しかし、当人の意思など関係無しに、欲深い義父はこの話を進める気で満々なのでした。

レイモンドはすっかり昨日までの態度を急変させて、大事な身なのでもう屋敷の仕事はしなくて良いと勝手な言い分をジルに告げると、早々とお城への返礼に出かけていきました。
 

 
 ジルは一人でゆっくりと考えたくなって、屋敷を出て外の庭へと向かいました。

そこは、かつて奥方様が植えた花や植物が生い茂る美しい庭です。

公爵様や奥方様の遺品は、義父と義兄たちに持っていかれてしまいましたが、この庭だけはジルの身近に残ったものでした。


 庭に置かれた椅子に座って、ジルがこれからのことをぼんやりと考えていますと、使用人たちが飲み物を持ってやってきます。

使用人の中にはジルに同情的な者もいましたので、祝福の言葉やこれまでの苦労を労る言葉をかけていくのでした。

 それに曖昧な笑顔を浮かべて返事を返しながらも、ジルは何だかふわふわと足が地に着いていないような心境で、お城へ行く話が喜ばしいことなのか、自分にとって幸運なことなのかまだ分からずにいました。


 庭の植物たちが強い昼の日差しからジルの白い肌を守るように、葉の影を優しく落とします。
 
働き尽くめで疲れていたジルは庭に置かれた椅子に座ったままで、うとうとと眠りに誘われていくのでした。


 そうして、太陽の光を緑が反射して輝く時刻は過ぎ去り、いつのまにか辺りは夕刻の穏やかな光に包まれていきます。

その頃になるとジルもうたた寝から目覚めて、目を擦りながら椅子から身を起こしました。

そして、寝惚けた目が自分の身体に差している大きな影を見つけると、ぎくりと身を強張らせました。

それは庭の木や植物とは違う、見覚えのある人影だったのです。


 見ると、ジルの座る椅子の傍らに立っていたのはルークでした。

レイモンド、ライナスとあまり折り合いの良くない次男のルークは、時折ふらりと一人で屋敷から出て行ってしまうことがありました。

舞踏会の前日くらいから今日までずっと姿を見ることがなかったので、ジルはまたどこかに出かけているのかと思っていましたが――


 ジルは顔色を窺うように見上げてみましたが、ルークは日を背にして立っているので、顔には深い影がかかってその表情を知ることはできませんでした。

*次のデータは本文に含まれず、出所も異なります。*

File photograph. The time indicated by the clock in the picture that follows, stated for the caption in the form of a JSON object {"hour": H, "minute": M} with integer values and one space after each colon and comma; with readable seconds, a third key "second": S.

やがて「ついて来い」とだけ低い声で告げると、ルークはジルに背を向けて歩き出しました。


(ああ……そういえば、夕刻なんだ)

 夕時に部屋に呼ばれるいつもの行為を思い出して、ジルはルークに聞こえないようにそっと溜息を吐きました。

そうしているうちにも、振り返りもせずにルークは大股で歩いていってしまいます。

 ルークの機嫌を損ねないよう、ジルは起き抜けの重い身体を引き摺りながら、その後を追いかけるのでした。